Start of Records supplied

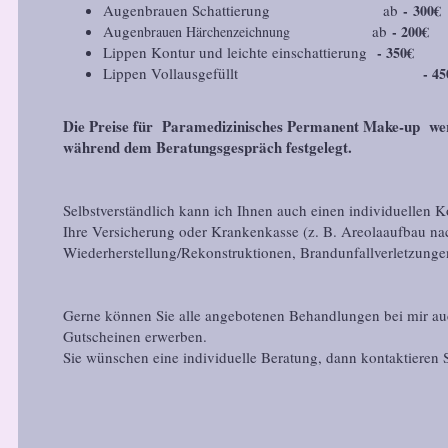
Augenbrauen Schattierung ab
- 300€
Auge
ab
- 200€
nbrauen Härchenzeichnung
Lippen Kontur und leichte einschattierung
- 350€
Lippen Vollausgefüllt
- 45
Die Preise für Paramedizinisches Permanent Make-up wer
während dem Beratungsgespräch festgelegt.
Selbstverständlich kann ich Ihnen auch einen individuellen K
Ihre Versicherung oder Krankenkasse (z. B. Areolaaufbau na
Wiederherstellung/Rekonstruktionen, Brandunfallverletzungen 
Gerne können Sie alle angebotenen Behandlungen bei mir au
Gutscheinen erwerben.
Sie wünschen eine individuelle Beratung, dann kontaktieren 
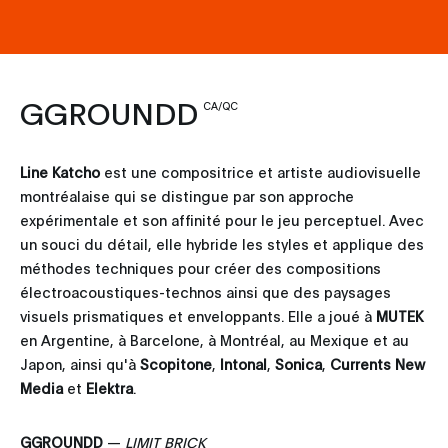
GGROUNDD
CA/QC
Line Katcho
est une compositrice et artiste audiovisuelle
montréalaise qui se distingue par son approche
expérimentale et son affinité pour le jeu perceptuel. Avec
un souci du détail, elle hybride les styles et applique des
méthodes techniques pour créer des compositions
électroacoustiques-technos ainsi que des paysages
visuels prismatiques et enveloppants. Elle a joué à
MUTEK
en Argentine, à Barcelone, à Montréal, au Mexique et au
Japon, ainsi qu'à
Scopitone
,
Intonal
,
Sonica
,
Currents New
Media
et
Elektra
.
GGROUNDD
—
LIMIT BRICK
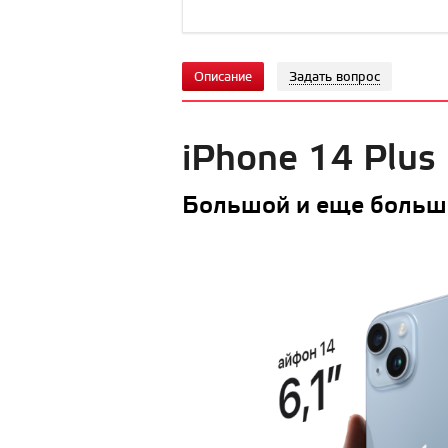
Описание
Задать вопрос
iPhone 14 Plus
Большой и еще больш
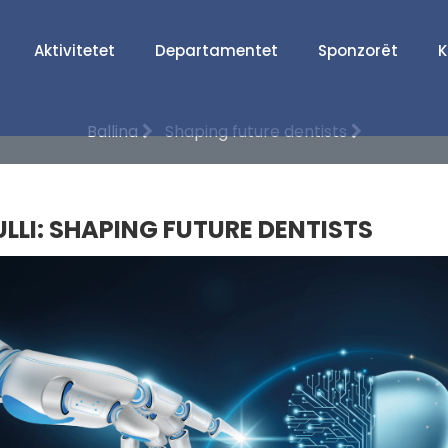
Aktivitetet
Departamentet
Sponzorët
K
Ballina
Shaping future dentists
ULLI: SHAPING FUTURE DENTISTS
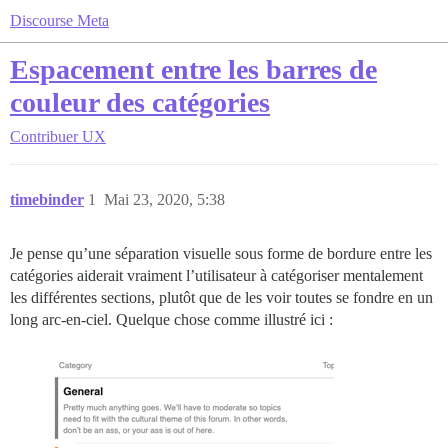
Discourse Meta
Espacement entre les barres de
couleur des catégories
Contribuer
UX
timebinder
1
Mai 23, 2020, 5:38
Je pense qu’une séparation visuelle sous forme de bordure entre les
catégories aiderait vraiment l’utilisateur à catégoriser mentalement
les différentes sections, plutôt que de les voir toutes se fondre en un
long arc-en-ciel. Quelque chose comme illustré ici :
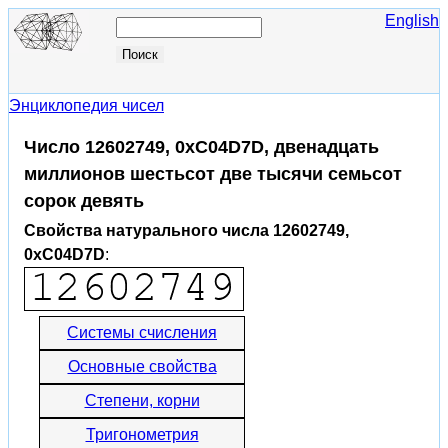
English
Энциклопедия чисел
Число 12602749, 0xC04D7D, двенадцать
миллионов шестьсот две тысячи семьсот
сорок девять
Свойства натурального числа 12602749,
0xC04D7D
:
Системы счисления
Основные свойства
Степени, корни
Тригонометрия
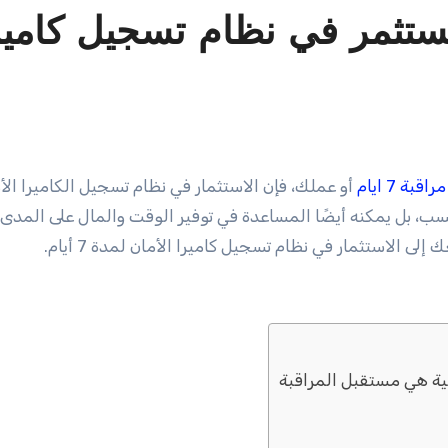
تستثمر في نظام تسجيل كامير
قبة 7 ايام
أو عملك، فإن الاستثمار في نظام تسجيل الكاميرا الأ
البال فحسب، بل يمكنه أيضًا المساعدة في توفير الوقت والمال على المدى
لاستثمار في نظام تسجيل كاميرا الأمان لمدة 7 أيام.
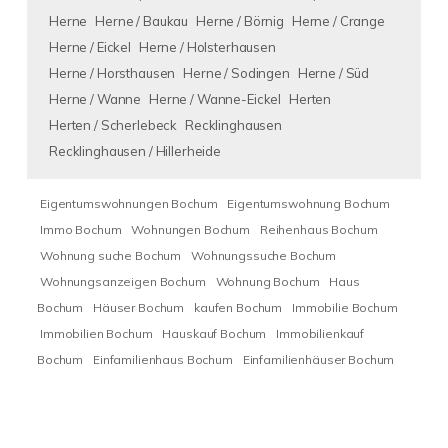
Herne
Herne / Baukau
Herne / Börnig
Herne / Crange
Herne / Eickel
Herne / Holsterhausen
Herne / Horsthausen
Herne / Sodingen
Herne / Süd
Herne / Wanne
Herne / Wanne-Eickel
Herten
Herten / Scherlebeck
Recklinghausen
Recklinghausen / Hillerheide
Eigentumswohnungen Bochum
Eigentumswohnung Bochum
Immo Bochum
Wohnungen Bochum
Reihenhaus Bochum
Wohnung suche Bochum
Wohnungssuche Bochum
Wohnungsanzeigen Bochum
Wohnung Bochum
Haus
Bochum
Häuser Bochum
kaufen Bochum
Immobilie Bochum
Immobilien Bochum
Hauskauf Bochum
Immobilienkauf
Bochum
Einfamilienhaus Bochum
Einfamilienhäuser Bochum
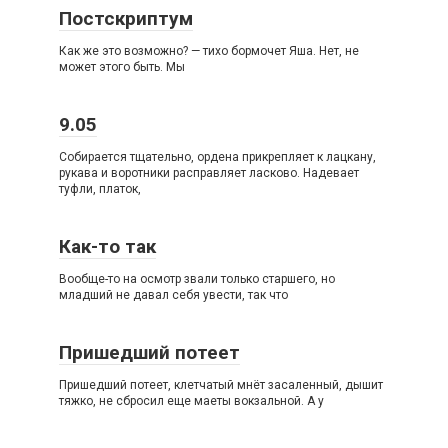
Постскриптум
Как же это возможно? — тихо бормочет Яша. Нет, не
может этого быть. Мы
9.05
Собирается тщательно, ордена прикрепляет к лацкану,
рукава и воротники расправляет ласково. Надевает
туфли, платок,
Как-то так
Вообще-то на осмотр звали только старшего, но
младший не давал себя увести, так что
Пришедший потеет
Пришедший потеет, клетчатый мнёт засаленный, дышит
тяжко, не сбросил еще маеты вокзальной. А у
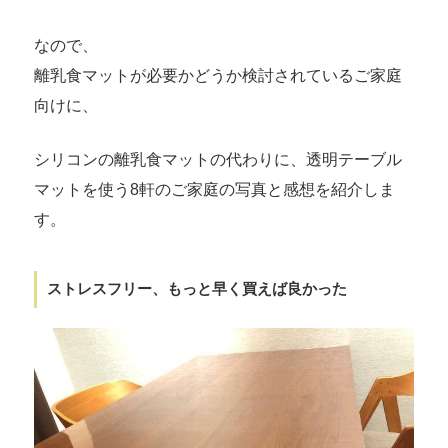
なので、
離乳食マットが必要かどうか検討されているご家庭
向けに、
シリコンの離乳食マットの代わりに、透明テーブル
マットを使う8軒のご家庭の写真と感想を紹介しま
す。
ストレスフリー、もっと早く買えば良かった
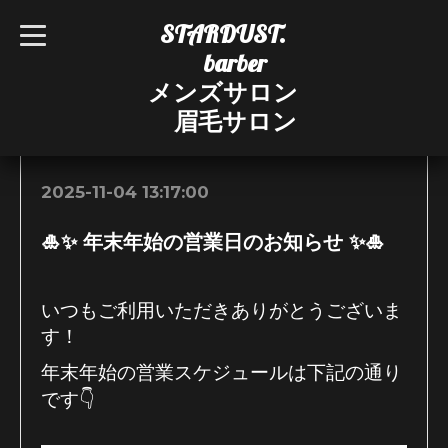
STARDUST.
t
o
barber
g
g
メンズサロン
l
e
眉毛サロン
n
お知らせ
a
v
i
g
2025-11-04 13:17:00
a
t
i
🎍✨ 年末年始の営業日のお知らせ ✨🎍
o
n
いつもご利用いただきありがとうございま
す！
年末年始の営業スケジュールは下記の通り
です👇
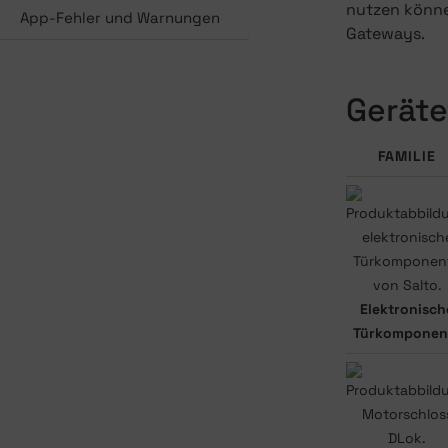
nutzen könne
App-Fehler und Warnungen
Gateways.
Gerät
FAMILIE
Elektronisch
Türkomponen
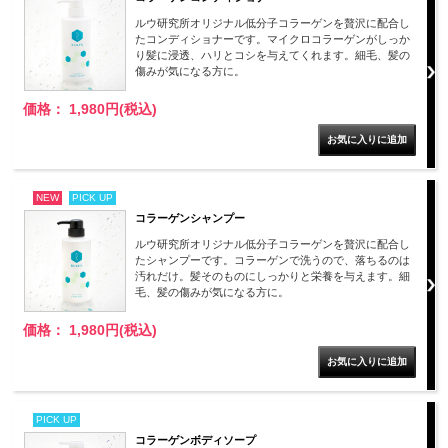
ルウ研究所オリジナル低分子コラーゲンを贅沢に配合し
たコンディショナーです。マイクロコラーゲンがしっか
り髪に浸透、ハリとコシを与えてくれます。細毛、髪の
傷みが気になる方に。
価格： 1,980円(税込)
NEW
PICK UP
コラーゲンシャンプー
ルウ研究所オリジナル低分子コラーゲンを贅沢に配合し
たシャンプーです。コラーゲンで洗うので、落ちるのは
汚れだけ。髪そのものにしっかりと栄養を与えます。細
毛、髪の傷みが気になる方に。
価格： 1,980円(税込)
PICK UP
コラーゲンボディソープ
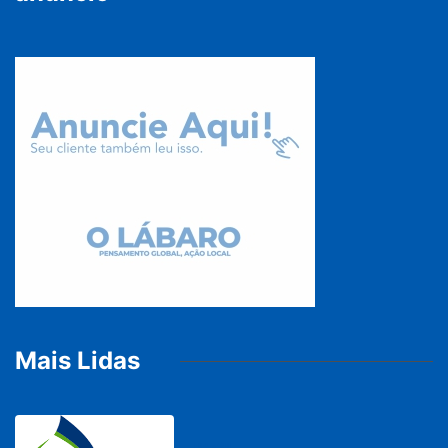
Mais Lidas
BRASIL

End of Records supplied

The problem
Say how many lines of the preceding data include the word "Recklinghausen". The number is the whole answer.

Solution to this task
2